The algae, although not deadly, can be harmful to both humans and pets.
“There’s an increase in algae, the little round green things that produce toxins and this is directly following the warming of the water,” said Peter Leavitt, the Canada Research Chair with the U of R’s biology department.
Leavitt and other researchers from the university have been monitoring the water since 1994 as part of this study.
It recently found a changing climate is contributing to an increase to toxin levels in prairie lakes.
“There were actually two lakes that had a moderate to high risk of acute health effects,” Leavitt explained. “So these toxins are actually worse than cyanide if you can get it into your body. Fortunately, it doesn’t tend to get into your body but it does make you really sick.”
The affected lakes include Pasqua Lake and Crooked Lake in the Qu’Appelle Valley, bordering Pasqua and Cowessess First Nations.
Buffalo Pound, the source of drinking water for both Regina and Moose Jaw, was also found to have high levels of toxins.
“The toxin levels are higher in that lake than they are in many of the others in Saskatchewan, but they’re not high constantly and the good news is water treatment facilities normally would remove the toxins entirely,” Leavitt said.
The Saskatchewan Water Security Agency says it is aware of the study but has not conducted a detailed review. It says some water bodies experience more algae blooms than others and the Government of Saskatchewan monitors for any blooms on public beaches.

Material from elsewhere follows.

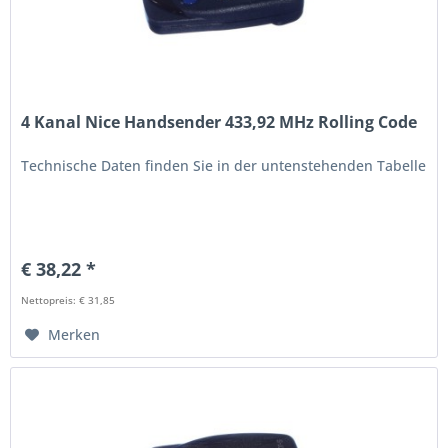
4 Kanal Nice Handsender 433,92 MHz Rolling Code
Technische Daten finden Sie in der untenstehenden Tabelle
€ 38,22 *
Nettopreis: € 31,85
Merken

The WSA also issues an annual public notification about blue-green algae.
Leavitt says there are ways to help reduce algae growth.
“Cottaging around the lake, making sure your septic system is working and you’re not leaking nutrients into the lake, making sure you don’t fertilize the lawn down to the water,” Leavitt said. “Anything that reduces the nutrient input will reduce the ability of these toxic algae to get a foothold and therefore will reduce the level of global warming.”
Leavitt adds although the toxins are not deadly for humans, the lasting impacts it could cause are unknown and urges residents to be vigilant when boating or swimming.